Z Gastroenterol 2007; 45 - K56
DOI: 10.1055/s-2007-988615

Schwerer Schub einer Pancolitis ulcerosa nach Eradikation von Enterobius vermicularis – Pathophysiologie der protektiven Wirkung einer intestinalen Helminthose bei chronisch entzündlichen Darmerkrankungen

J Büning 1, D von Smolinski 2, F Borcherding 1, M Kohl 3, N Homann 1, D Ludwig 1
  • 1Universitätsklinikum Schleswig-Holstein, Medizinische Klinik I, Bereich Gastroenterologie, Lübeck, Germany
  • 2Universität zu Lübeck, Institut für Anatomie, Lübeck, Germany
  • 3Universitätsklinikum Schleswig-Holstein, Klinik für Kinder- und Jugendmedizin, Lübeck, Germany

Ein 13-jähriges Mädchen stellte sich mit erstmals und seit 3 Monaten bestehenden blutigen Stühlen (3/d, breiig) und leichten unspezifischen Bauchschmerzen vor. Die Anamnese, körperliche Untersuchung und das Labor erbrachten keine Auffälligkeiten. Koloskopisch zeigte sich das Bild einer Proktitis ulcerosa mit mäßiggradiger Entzündungsaktivität. Zudem fanden sich zahlreiche vitale Madenwürmer im gesamten Colon. Histologisch trug die Proktitis Züge einer Colitis ulcerosa (CU) und einer Helminthen- (Enterobius vermicularis) assoziierten Proktitis. Unter kombinierter Therapie mit Pyrantel und topischem Mesalazin kam es rasch zur Beschwerdefreiheit.

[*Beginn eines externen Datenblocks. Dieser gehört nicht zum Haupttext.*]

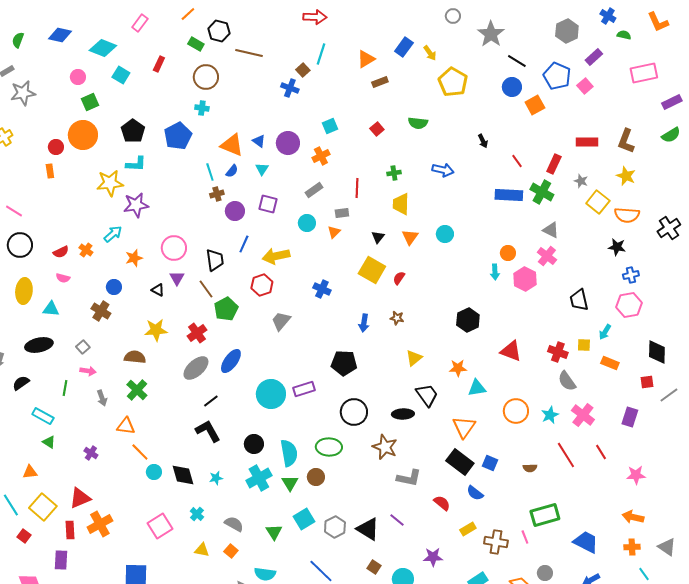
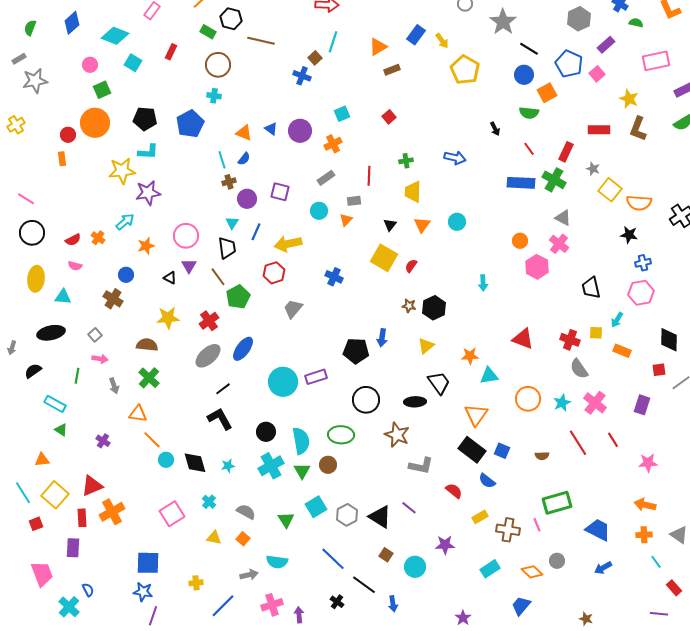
blue diamond: (60, 35) -> (72, 23), turned -55
green semicircle: (418, 123) -> (529, 113), moved
black pentagon: (133, 131) -> (145, 119), turned -30
orange triangle: (232, 145) -> (244, 133), size x0.7
cyan triangle: (262, 169) -> (232, 223), moved
yellow star: (626, 176) -> (629, 99), moved
cyan arrow: (495, 272) -> (483, 283), moved
black hexagon: (468, 320) -> (434, 308), moved
blue arrow: (364, 323) -> (382, 338), moved
red square: (24, 536) -> (36, 524), turned 32

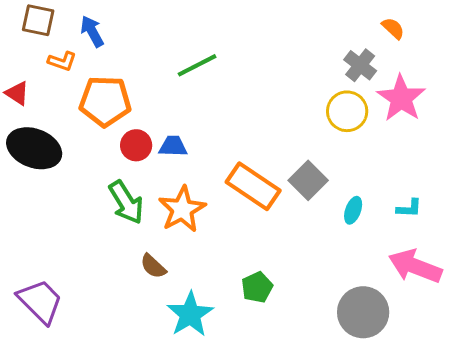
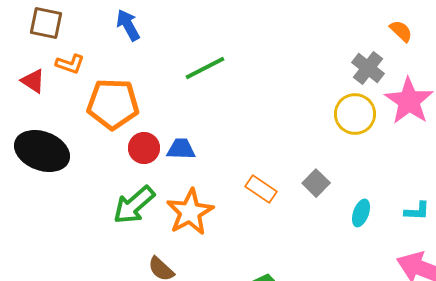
blue arrow: (92, 31) -> (128, 25), moved
red triangle: (17, 93) -> (33, 81), moved
gray square: (308, 180) -> (316, 183), size x0.7
orange rectangle: (253, 186) -> (261, 189), size x0.6
green arrow: (126, 202) -> (134, 205), turned 81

Nach einem halben Jahr stellte sich die Patientin erneut und jetzt mit erheblichem Gewichtsverlust, blutig-wässrigen Durchfällen (10–15/d) sowie ausgeprägten Tenesmen vor; laborchemisch auffällig eine schwere Anämie (Hb 56g/l). Endoskopisch/histologisch lag nunmehr eine hochfloride Pancolitis ulcerosa vor, ohne Hinweise für die vorbestehende Helminthose. Unter Prednisolon und Azathioprin gelang eine rasche Remissionsinduktion und deren Persistenz unter zügigem Ausschleichen der Steroide.

Wir haben vergleichende Untersuchungen (Helminthose vs. CU) von parraffin-eingebetteten Biopsien des prox. Colons bis zum Sigma vorgenommen. Mittels quantitativer RT-PCR fanden wir eine deutlich erhöhte mukosale Expression der anti-inflammatorischen Zytokine IL-10 und TGF-beta während der Helminthose gegenüber einer relativen Dominanz von IFN-gamma und TNF-alpha im Zuge der CU. Passend hierzu zeigte die blande Colonschleimhaut im Rahmen des Wurmbefalls eine eindeutig verstärkte Infiltration der Lamina propria mit Foxp3 (+) regulatorischen T Zellen. Zusammenfassend sahen wir einen schweren Schub einer Pancolitis ulcerosa nach Eradikation einer intestinalen Helminthose durch Enterobius vermicularis. Die initial vorliegende Proktitis könnte retrospektiv Ausdruck einer mäßig aktiven CU sein, jedoch auch als seltene Manifestation einer Enterobius vermicularis-assoziierten Pathologie gewertet werden. Dieser Fall unterstreicht eindrücklich den Stellenwert aktueller Forschungsaktivitäten zur anti-inflammatorischen Immunmodulation (u.a. via Induktion von regulatorischen T Zellen) durch Helminthen bei chronisch entzündlichen Darmerkrankungen.